The second law is a specific case of a more general observation of our universe, that systems out of equilibrium spontaneously tend toward equilibrium.

So why does this happen and what is the mechanism behind the above? If the physical laws are entirely symmetric at the deepest level (CPT invariance), which they are, where does the asymmetry in the arrow of time or entropy come from?

The first component is the physical laws themselves. They are symmetric and don't have any preferred direction in time, yet the vast majority of systems evolve in only one direction, increasing entropy. This happens because, while the physical laws we know and love work equally well in either direction, once a system is "large" enough, they act upon it in a way that increases the multiplicity exponentially as time goes on. (Briefly, multiplicity is the idea behind particles in the corner of a box having very few initial "moves" due to confinement, but more "moves" as they spread out. You likely won't ever witness them ever again all in the corner once released.) And the universe was "large" enough at the Big Bang for multiplicity to kick in. (There isn't any multiplicity or change in entropy in extremely small assemblages.) This is the second part - prior conditions.
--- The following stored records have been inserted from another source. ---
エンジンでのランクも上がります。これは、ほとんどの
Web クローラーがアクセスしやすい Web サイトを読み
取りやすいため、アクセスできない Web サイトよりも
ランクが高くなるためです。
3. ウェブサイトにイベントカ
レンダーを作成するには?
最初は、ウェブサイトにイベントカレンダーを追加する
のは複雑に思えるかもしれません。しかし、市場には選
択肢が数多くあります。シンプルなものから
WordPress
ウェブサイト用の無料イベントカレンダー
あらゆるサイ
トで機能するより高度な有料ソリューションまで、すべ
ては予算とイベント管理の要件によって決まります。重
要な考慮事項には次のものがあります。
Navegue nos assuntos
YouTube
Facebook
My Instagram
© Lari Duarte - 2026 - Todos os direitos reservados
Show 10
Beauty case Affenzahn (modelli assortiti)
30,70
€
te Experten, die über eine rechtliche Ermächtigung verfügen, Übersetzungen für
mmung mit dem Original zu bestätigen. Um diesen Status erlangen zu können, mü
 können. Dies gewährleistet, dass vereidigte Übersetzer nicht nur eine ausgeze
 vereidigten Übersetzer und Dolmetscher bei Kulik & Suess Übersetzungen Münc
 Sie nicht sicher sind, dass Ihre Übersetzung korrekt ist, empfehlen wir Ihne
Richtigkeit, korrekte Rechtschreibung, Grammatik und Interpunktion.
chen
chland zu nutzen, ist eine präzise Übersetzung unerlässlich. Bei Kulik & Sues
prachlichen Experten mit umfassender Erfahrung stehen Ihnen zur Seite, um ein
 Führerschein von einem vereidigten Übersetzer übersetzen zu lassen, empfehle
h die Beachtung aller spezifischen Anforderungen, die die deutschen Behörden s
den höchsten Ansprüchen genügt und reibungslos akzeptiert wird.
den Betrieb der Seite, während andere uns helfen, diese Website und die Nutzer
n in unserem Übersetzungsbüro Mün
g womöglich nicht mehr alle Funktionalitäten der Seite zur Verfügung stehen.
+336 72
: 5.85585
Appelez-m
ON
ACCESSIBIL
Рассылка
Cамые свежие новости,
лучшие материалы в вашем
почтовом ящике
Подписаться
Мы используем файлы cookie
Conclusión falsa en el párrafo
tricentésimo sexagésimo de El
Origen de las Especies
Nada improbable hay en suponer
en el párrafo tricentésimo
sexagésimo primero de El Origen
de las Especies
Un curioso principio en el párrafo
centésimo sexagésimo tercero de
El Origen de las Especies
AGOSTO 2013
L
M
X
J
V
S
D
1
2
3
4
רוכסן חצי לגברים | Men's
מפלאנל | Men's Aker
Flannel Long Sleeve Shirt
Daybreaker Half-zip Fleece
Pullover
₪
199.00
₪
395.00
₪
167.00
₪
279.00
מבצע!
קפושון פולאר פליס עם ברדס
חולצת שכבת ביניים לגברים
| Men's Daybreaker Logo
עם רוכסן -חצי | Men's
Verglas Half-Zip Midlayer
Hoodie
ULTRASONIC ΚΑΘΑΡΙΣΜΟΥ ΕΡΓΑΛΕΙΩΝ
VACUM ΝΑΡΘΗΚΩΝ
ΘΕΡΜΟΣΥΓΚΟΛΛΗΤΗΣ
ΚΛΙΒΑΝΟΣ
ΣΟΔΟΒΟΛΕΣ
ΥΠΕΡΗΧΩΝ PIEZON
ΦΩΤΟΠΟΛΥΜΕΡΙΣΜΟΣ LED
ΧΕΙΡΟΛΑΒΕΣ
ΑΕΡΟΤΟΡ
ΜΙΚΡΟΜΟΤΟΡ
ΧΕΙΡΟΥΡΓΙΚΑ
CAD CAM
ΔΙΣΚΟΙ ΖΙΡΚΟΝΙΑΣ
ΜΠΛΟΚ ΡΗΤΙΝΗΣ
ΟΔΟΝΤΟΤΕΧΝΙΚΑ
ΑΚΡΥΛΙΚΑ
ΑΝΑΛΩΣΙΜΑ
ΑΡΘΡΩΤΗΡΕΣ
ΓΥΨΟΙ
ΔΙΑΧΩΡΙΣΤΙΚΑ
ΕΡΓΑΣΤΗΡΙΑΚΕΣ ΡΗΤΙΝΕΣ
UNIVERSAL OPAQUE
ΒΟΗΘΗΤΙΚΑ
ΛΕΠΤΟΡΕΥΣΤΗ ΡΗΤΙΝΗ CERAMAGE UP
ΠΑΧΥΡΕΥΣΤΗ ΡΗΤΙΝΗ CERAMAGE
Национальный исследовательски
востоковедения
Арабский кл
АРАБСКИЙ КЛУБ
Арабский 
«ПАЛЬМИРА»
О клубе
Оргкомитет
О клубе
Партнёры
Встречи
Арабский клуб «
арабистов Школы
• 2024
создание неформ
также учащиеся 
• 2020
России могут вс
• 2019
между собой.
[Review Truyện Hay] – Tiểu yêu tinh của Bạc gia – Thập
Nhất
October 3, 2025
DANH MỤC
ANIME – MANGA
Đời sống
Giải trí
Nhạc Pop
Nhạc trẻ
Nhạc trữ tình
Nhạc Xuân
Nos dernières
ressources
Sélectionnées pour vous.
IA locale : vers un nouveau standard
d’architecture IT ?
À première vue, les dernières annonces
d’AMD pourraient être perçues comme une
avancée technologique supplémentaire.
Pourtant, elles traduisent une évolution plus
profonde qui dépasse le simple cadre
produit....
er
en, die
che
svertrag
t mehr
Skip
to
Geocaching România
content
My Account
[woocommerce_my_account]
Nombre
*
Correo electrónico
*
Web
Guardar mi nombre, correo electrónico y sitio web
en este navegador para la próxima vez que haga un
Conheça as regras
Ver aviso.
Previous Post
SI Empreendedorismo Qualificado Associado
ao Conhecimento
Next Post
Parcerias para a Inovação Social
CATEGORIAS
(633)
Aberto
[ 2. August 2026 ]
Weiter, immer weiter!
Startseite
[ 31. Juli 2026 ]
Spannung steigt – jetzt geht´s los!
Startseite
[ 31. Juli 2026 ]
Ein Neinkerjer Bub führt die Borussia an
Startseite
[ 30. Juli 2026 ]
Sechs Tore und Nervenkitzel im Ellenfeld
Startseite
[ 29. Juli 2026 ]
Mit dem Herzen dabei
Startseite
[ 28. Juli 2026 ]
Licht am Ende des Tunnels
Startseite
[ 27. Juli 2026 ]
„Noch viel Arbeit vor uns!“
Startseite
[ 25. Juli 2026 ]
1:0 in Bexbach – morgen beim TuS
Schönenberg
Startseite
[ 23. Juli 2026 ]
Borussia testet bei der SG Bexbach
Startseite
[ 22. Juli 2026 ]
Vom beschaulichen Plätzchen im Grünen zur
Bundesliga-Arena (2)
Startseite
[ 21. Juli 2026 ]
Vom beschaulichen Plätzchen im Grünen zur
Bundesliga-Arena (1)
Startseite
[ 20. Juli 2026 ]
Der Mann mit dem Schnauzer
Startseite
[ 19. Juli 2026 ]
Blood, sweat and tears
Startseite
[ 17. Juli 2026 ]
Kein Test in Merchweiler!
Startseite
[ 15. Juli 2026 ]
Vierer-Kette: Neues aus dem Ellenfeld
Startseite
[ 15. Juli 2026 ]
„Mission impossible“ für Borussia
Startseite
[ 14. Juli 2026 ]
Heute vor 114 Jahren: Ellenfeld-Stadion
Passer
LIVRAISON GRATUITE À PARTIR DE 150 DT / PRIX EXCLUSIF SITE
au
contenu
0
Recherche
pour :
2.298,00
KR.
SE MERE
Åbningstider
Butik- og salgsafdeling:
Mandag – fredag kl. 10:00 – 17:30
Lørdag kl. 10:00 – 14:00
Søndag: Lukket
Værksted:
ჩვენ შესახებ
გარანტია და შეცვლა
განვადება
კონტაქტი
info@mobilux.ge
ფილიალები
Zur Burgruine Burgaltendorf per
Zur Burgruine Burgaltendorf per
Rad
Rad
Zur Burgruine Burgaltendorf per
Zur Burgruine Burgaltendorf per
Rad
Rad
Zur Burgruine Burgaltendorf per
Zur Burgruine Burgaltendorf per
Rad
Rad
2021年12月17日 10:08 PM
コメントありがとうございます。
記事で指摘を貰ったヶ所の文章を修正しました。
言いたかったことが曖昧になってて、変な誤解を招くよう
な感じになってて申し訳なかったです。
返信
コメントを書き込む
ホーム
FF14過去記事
So, even with perfectly symmetric equations of physics, with the right kind of initial conditions, you get increasing multiplicity from the get-go, with exponentially decreasing odds at reversing the arrow. This is what we observe today. The law is a statement about the current condition of our universe. It is perfectly valid in that regime. But yes, fundamentally that arrow could reverse for the entire universe, but the odds are just so ridiculously low. The fluctuation theorem can give you those odds. The Poincaré recurrence theorem is not expected to pertain to our universe because we suspect we live in a one-shot universe that is unbounded and infinite. Although the horizon of the observable universe does complicate things a bit.